For Don Q, however, it provides a vision of skillful, saccharine femininity with the ballet’s most classical passages, led by Sofiane Sylve’s formidable, very classical Queen and a nimble, delicate Cupid portrayed by Koto Ishihara. Never mind that Cupid mythologically is male; here it’s a fleet young female. Kitri has been transformed into Dulciana and Don attends her dancing in a manner worthy of the Prince’s vision in Sleeping Beauty. Who knows, this may have been Petipa’s first sketch of that hide and seek vision of 1890, just as La Bayadere predated Lac de Cygnes.

Then it’s on to the tavern operated by Ricardo Bustamonte , a table dance by Marcedes, and Daddy Caniparoli in hot pursuit with Gamache locating the hidden Kitri with an eloquent pointed finger, gloved of course. The would-be alliance is interrupted by suicide bent Basilio, laying down his cloak, plunging his long, wicked knife into his side, having, of course, clued Kitri into his deception, fondling her when she raises his head. Don Q to the rescue with the aid of his lengthy spear, separating Gamache from the scene and with height and metal-tipped spear inviting Papa to bless the dying union. Bien sur, surprise!

Intermission!

The Wedding Festivities comprise the entire final act, with the toreadors rushing in with their capes, their partners flouncing in with black bordered white gowns almost equal to the finale of flamenco performances and a bevy bridesmaids. The setting is the same as that of Act I; one wonders how the Inn Keeper and spouse can afford such an outlay.

Basilio and Kitri are both garbed in white, he with a fair share of gilt braid and she with a fairly elaborate bodice above the crisp classical tutu, both prepared to dance a pas de deux one has seen often enough to demand the dancers astonish us. [A balletomane attending international competitions is particularly prone to such views.] The inaugural adagio seems to provide the best passage to impress the audience, where Basilio spins her and when they face each other at a distance. Kitri’s balances should be strong and long enough to emphasize the Spanish Je ne sais quoi in allure. The male solo doesn’t do nearly enough for the man, and the female variation has to be distinguished by the use of the fan.
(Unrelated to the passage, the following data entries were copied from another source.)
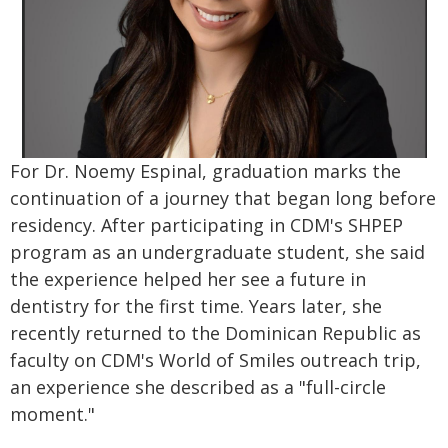
For Dr. Noemy Espinal, graduation marks the
continuation of a journey that began long before
residency. After participating in CDM's SHPEP
program as an undergraduate student, she said
the experience helped her see a future in
dentistry for the first time. Years later, she
recently returned to the Dominican Republic as
faculty on CDM's World of Smiles outreach trip,
an experience she described as a "full-circle
moment."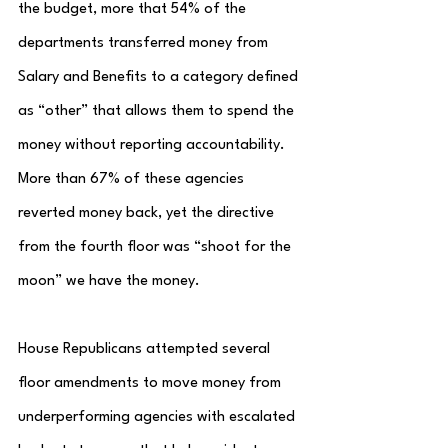
the budget, more that 54% of the 
departments transferred money from 
Salary and Benefits to a category defined 
as “other” that allows them to spend the 
money without reporting accountability.  
More than 67% of these agencies 
reverted money back, yet the directive 
from the fourth floor was “shoot for the 
moon” we have the money.
House Republicans attempted several 
floor amendments to move money from 
underperforming agencies with escalated 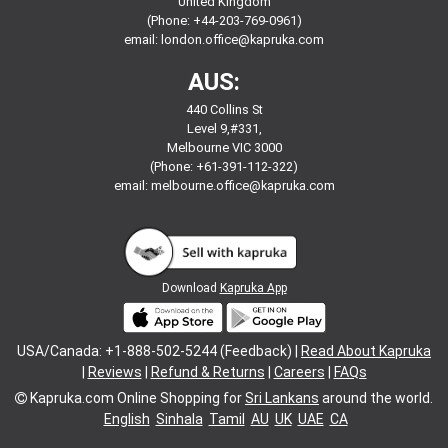
United Kingdom
(Phone: +44-203-769-0961)
email:
london.office@kapruka.com
AUS:
440 Collins St
Level 9,#331,
Melbourne VIC 3000
(Phone: +61-391-112-322)
email:
melbourne.office@kapruka.com
Download
Kapruka App
USA/Canada: +1-888-502-5244 (Feedback) |
Read About Kapruka
|
Reviews
|
Refund & Returns
|
Careers
|
FAQs
Kapruka.com
Online Shopping for
Sri Lankans
around the world.
English
Sinhala
Tamil
AU
UK
UAE
CA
Lorena Feijoo managed to employ it in the final menage, a feat I have yet to see equaled, and any fouettes that appear should not travel. Froustey’s balances were secure and Quenedit partnered and postured very well. I had hoped to see Feijoo and Vitor Luiz at the final matinee May 29 but a minor injury changed the casts.

Like Giselle and Romeo and Juliet yet to come, Don Quixote was programmed to help celebrate Helgi Tomasson’s three decades as San Francisco Ballet’s artistic director. All hail! For 2015-2016, let’s hope we see Don Q repeated. Not only is it a romp, it provides a healthy range of opportunity for the company’s dancers. Who can quibble with that?